Так ли сложились обстоятельства или книга сыграла свою зловещую роль, но Гарбо для себя определила, что Мерседес приносит ей одни несчастья, после чего пропасть между ними еще больше углубилась.
В июле 1961 года Сесиль Битон издаст первый том своих дневников «Годы странствий» и любезно отошлет один экземпляр Мерседес.

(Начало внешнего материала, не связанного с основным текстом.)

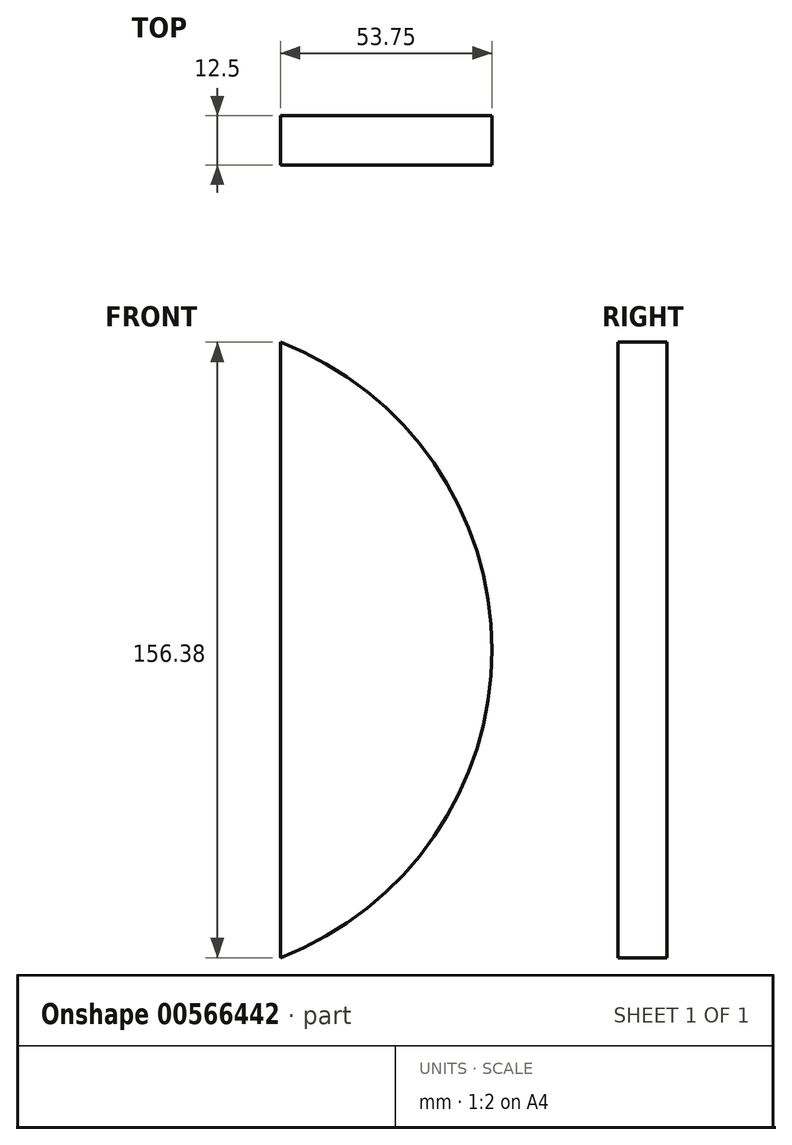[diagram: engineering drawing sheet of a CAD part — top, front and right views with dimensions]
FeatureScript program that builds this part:
annotation { "Feature Type Name" : "Feature", "Feature Type Description" : "" }
export const myFeature = defineFeature(function(context is Context, id is Id, definition is map)
    precondition{}
    {
        {
            var Q0;
            Q0=qCreatedBy(makeId("Front.planeOp"),FACE);
            var sketch = newSketch(context, id + "F0", { "sketchPlane" : qUnion([Q0])});
            skArc(sketch, "E0", {"start": v(0, 83.75) * mm, "mid": v(83.75, 0) * mm, "end": v(0, -83.75) * mm, "construction": true});
            skLineSegment(sketch, "E1", {"start": v(30, 78.2) * mm, "end": v(30, -78.2) * mm});
            skArc(sketch, "E2", {"start": v(30, 78.2) * mm, "mid": v(83.75, 0) * mm, "end": v(30, -78.2) * mm});
            skSolve(sketch);
        }
        {
            var Q0;
            Q0=qSketchRegion(id+"F0",true);
            extrude(context, id + "F1", {"entities" : qUnion([Q0]), "depth" : 12.5 * mm, "offsetDistance" : 25 * mm});
        }
    });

И такой нюанс. В последние годы жизни тяжелобольная Мерседес подружилась с куратором розенбаховского музея в Филадельфии Уильямом Маккарти, которому впоследствии завещает свой архив. Однажды кто-то предложил ей десять тысяч долларов за одно письмо Гарбо, но, несмотря на финансовые трудности, Мерседес отклонила это предложение. После смерти в апреле 1961 года в городке Олд-Лайм, штат Коннектикут, бывшего супруга Абрама Пуля и после нескольких перенесенных операций Мерседес была сильно стеснена в средствах. Однако она распорядилась, чтобы эти письма в запечатанном виде хранились в Розенбахе еще десять лет после смерти самой Греты Гарбо.
* * *
В 1961 году Сесиль Битон снова приехал в Нью-Йорк; «Я здесь уже около двух недель, и хотя предпринял несколько натужных попыток увидеться с ней, мы все еще так и не встретились. Зато у нас состоялось несколько дурацких разговоров по телефону».

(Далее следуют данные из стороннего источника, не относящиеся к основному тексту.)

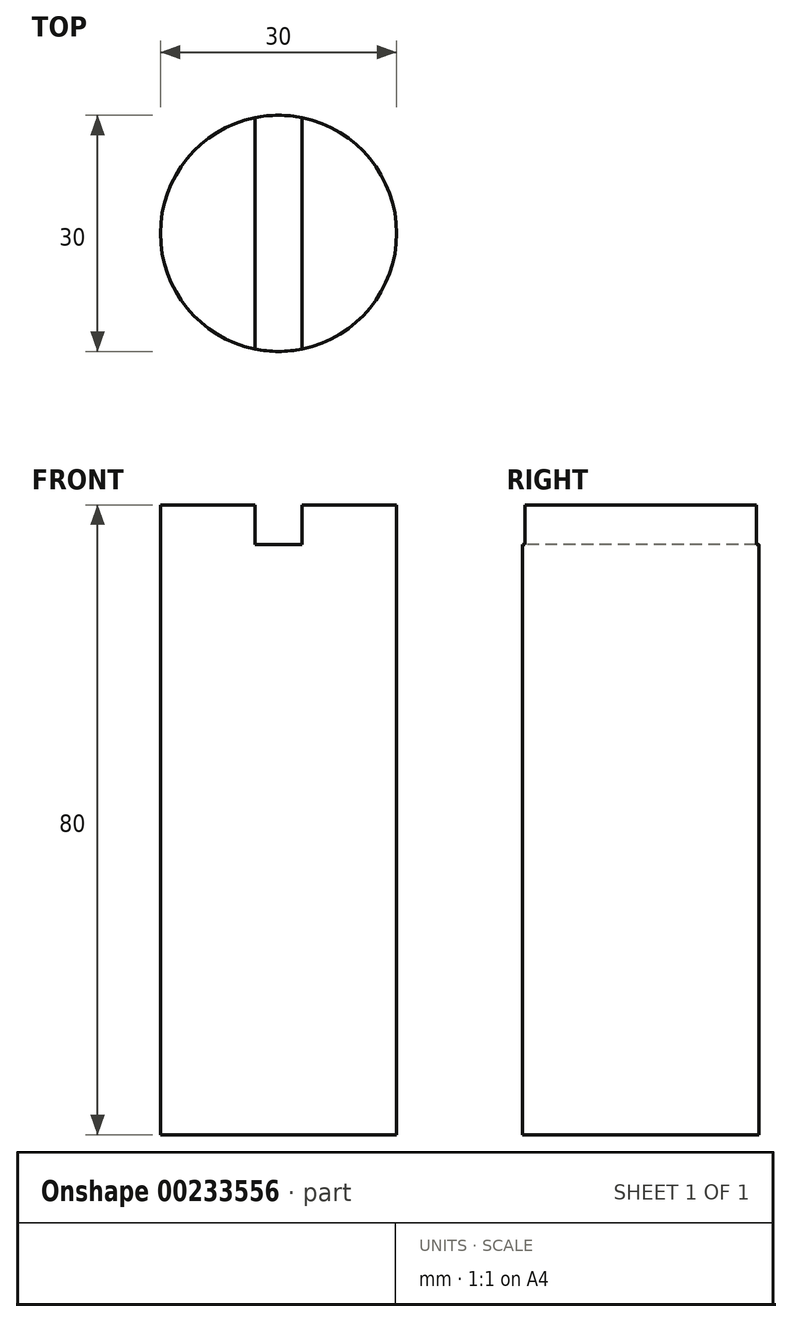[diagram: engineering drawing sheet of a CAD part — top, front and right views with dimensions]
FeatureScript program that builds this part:
annotation { "Feature Type Name" : "Feature", "Feature Type Description" : "" }
export const myFeature = defineFeature(function(context is Context, id is Id, definition is map)
    precondition{}
    {
        {
            var Q0;
            Q0=qCreatedBy(makeId("Front.planeOp"),FACE);
            var sketch = newSketch(context, id + "F0", { "sketchPlane" : qUnion([Q0])});
            skLineSegment(sketch, "E0", {"start": v(0, 0) * mm, "end": v(0, 80) * mm});
            skLineSegment(sketch, "E1", {"start": v(0, 80) * mm, "end": v(-15, 80) * mm});
            skLineSegment(sketch, "E2", {"start": v(-15, 80) * mm, "end": v(-15, 0) * mm});
            skLineSegment(sketch, "E3", {"start": v(-15, 0) * mm, "end": v(0, 0) * mm});
            skSolve(sketch);
        }
        {
            var Q0;
            Q0=makeQuery(id+"F0.imprint","IMPRINT",FACE,{"disambiguationData":[TD([[makeQuery(id+"F0.imprint","IMPRINT",EDGE,{"derivedFrom":sQuery(id+"F0.wireOp",EDGE,"E0")}),1.0]])]});
            var Q1;
            Q1=sQuery(id+"F0.wireOp",EDGE,"E0");
            revolve(context, id + "F1", {"entities" : qUnion([Q0]), "axis" : qUnion([Q1]), "revolveType" : RevolveType.FULL});
        }
        {
            var Q0;
            Q0=makeQuery(id+"F1.opRevolve","SWEPT_FACE",FACE,{"disambiguationData":[OSD([sQuery(id+"F0.wireOp",EDGE,"E1")])]});
            var sketch = newSketch(context, id + "F2", { "sketchPlane" : qUnion([Q0])});
            skLineSegment(sketch, "E4", {"start": v(-3, 14.7) * mm, "end": v(-3, -14.7) * mm});
            skLineSegment(sketch, "E5", {"start": v(3, 14.7) * mm, "end": v(3, -14.7) * mm});
            skSolve(sketch);
        }
        {
            var Q0;
            {var subQ0=sQuery(id+"F2.wireOp",EDGE,"E4");Q0=makeQuery(id+"F2.imprint","IMPRINT",FACE,{"disambiguationData":[TD([[makeQuery(id+"F2.imprint","IMPRINT",EDGE,{"derivedFrom":subQ0}),1.0]])]});}
            extrude(context, id + "F3", {"entities" : qUnion([Q0]), "operationType" : NewBodyOperationType.REMOVE, "oppositeDirection" : true, "depth" : 5 * mm});
        }
    });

Фотограф отметил также, что «эгоизм Греты стал попросту невыносим». Тогда же произошел такой знаменательный (в смысле характерный для актрисы) эпизод. В Нью-Йорк из Швеции прибыл один старый знакомый Гарбо, надеясь немного развеяться после смерти жены. Грета, будто бы проникнув сочувствием, просила его и принцессу Бернадотт пообедать вместе с ней в ресторане. А в половине седьмого вечера она дает… от ворот поворот – мол, ей лениво вообще куда-то вылезать и пусть принцесса приезжает к ней сама, они вдвоем приготовят себе каких-нибудь овощей и пообедают дома. Конечно, возмущенная принцесса наотрез отказалась от подобного «любезного приглашения».
В конце 1961 года Гарбо признается Сесилю, что ее жизнь теперь стала еще более замкнутой, чем раньше, и что ее даже не тянет подняться несколькими этажами выше, чтобы пропустить с Джорджем Шлее рюмочку-другую водки.

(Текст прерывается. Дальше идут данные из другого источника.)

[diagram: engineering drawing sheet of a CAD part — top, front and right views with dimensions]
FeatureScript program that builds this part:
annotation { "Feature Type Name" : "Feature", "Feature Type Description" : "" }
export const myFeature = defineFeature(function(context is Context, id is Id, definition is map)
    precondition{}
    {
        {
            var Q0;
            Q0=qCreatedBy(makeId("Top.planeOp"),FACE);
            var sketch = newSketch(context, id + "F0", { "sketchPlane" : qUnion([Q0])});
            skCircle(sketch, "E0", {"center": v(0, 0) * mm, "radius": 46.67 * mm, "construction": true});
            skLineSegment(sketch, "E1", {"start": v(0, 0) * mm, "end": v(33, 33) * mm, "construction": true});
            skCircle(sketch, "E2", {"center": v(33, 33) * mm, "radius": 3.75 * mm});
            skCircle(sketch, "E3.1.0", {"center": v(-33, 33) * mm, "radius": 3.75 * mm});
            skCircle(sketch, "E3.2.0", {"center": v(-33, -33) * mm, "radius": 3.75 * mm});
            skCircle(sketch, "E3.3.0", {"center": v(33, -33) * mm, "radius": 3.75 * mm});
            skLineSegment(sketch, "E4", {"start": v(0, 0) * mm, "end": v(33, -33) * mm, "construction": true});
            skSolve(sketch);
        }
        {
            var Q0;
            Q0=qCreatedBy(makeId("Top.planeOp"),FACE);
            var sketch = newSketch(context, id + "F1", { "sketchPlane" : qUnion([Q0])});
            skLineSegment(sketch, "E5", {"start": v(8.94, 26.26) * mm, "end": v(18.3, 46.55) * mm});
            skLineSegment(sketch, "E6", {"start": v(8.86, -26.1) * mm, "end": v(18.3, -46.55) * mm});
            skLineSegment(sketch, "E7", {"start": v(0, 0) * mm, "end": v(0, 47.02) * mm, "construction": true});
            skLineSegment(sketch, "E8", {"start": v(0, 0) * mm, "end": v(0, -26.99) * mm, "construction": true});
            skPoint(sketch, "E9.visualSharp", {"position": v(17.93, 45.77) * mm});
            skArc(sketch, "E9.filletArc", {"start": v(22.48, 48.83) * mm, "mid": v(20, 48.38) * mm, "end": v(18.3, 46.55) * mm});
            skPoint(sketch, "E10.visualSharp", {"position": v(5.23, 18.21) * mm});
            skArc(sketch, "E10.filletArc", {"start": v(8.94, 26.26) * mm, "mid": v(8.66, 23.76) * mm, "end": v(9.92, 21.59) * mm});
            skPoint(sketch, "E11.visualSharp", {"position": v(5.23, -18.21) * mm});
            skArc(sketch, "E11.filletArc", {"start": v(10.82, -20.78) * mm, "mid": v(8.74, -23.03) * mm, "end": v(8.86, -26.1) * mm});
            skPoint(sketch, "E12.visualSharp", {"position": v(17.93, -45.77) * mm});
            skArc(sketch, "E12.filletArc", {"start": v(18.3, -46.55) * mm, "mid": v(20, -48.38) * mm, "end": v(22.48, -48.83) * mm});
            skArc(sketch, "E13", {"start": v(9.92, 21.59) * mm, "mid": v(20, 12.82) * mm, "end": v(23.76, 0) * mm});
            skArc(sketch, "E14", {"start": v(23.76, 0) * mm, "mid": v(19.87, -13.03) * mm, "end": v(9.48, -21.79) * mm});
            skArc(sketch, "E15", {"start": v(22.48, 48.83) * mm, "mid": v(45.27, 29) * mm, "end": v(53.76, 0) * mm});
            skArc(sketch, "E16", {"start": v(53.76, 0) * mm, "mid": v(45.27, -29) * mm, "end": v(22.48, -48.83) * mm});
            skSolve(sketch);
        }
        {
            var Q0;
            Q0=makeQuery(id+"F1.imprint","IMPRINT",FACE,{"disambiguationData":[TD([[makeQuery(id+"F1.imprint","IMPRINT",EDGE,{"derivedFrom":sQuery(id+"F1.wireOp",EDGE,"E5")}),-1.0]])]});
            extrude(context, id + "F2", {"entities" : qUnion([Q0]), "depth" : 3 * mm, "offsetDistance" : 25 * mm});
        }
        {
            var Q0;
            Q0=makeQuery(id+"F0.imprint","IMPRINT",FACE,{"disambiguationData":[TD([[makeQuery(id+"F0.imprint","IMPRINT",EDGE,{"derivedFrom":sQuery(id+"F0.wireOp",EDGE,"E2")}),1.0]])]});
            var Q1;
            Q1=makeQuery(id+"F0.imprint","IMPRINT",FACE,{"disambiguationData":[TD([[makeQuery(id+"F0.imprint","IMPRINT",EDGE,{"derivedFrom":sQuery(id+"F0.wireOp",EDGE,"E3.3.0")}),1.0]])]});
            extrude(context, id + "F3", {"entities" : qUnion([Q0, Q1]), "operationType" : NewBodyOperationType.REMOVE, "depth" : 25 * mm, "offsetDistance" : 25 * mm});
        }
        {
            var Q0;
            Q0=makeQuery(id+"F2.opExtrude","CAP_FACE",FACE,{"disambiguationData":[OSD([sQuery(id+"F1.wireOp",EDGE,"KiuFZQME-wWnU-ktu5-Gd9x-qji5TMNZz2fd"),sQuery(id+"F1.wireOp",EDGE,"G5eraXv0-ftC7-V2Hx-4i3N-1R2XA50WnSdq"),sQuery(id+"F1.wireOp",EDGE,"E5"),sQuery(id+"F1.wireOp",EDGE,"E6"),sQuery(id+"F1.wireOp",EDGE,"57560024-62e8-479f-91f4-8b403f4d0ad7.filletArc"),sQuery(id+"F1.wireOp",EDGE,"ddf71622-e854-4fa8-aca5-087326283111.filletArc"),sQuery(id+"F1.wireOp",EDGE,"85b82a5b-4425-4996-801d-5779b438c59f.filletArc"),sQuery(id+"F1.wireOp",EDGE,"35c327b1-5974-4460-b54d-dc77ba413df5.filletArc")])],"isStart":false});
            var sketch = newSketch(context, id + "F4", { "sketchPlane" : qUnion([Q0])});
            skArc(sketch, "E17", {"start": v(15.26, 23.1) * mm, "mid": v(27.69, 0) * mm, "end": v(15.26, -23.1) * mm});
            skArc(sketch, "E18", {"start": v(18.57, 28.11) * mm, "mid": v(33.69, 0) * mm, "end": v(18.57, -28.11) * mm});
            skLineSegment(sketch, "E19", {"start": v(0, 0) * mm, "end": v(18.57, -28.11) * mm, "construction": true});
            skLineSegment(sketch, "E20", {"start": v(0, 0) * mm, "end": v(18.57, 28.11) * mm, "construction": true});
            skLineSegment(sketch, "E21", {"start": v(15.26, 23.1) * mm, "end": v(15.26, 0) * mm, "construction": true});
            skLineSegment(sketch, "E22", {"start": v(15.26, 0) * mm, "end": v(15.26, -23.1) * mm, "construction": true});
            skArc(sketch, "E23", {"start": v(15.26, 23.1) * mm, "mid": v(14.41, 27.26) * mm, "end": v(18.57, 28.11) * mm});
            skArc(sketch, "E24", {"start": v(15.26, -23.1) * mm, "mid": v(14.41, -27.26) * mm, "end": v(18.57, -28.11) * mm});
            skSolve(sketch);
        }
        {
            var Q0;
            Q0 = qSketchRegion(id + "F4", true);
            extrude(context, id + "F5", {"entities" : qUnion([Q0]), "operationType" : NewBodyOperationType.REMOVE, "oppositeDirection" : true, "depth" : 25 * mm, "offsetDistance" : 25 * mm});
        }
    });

Неожиданно для всех Грета вылетела в Швецию, чтобы встретить Рождество с графом Иоханном Карлом Бернадоттом и его супругой. «…она уехала погостить у Вахтмейстеров – у них очаровательный домик в деревне и они удивительные люди. Я не видела их с тех самых пор, как мы с Гретой гостили у них в 1937 году, и, как мне кажется, она тоже с тех пор с ними не виделась», – предположила Мерседес. Но газеты тут же написали, что знаменитость «уехала из Америки навсегда и даже собирается продать квартиру».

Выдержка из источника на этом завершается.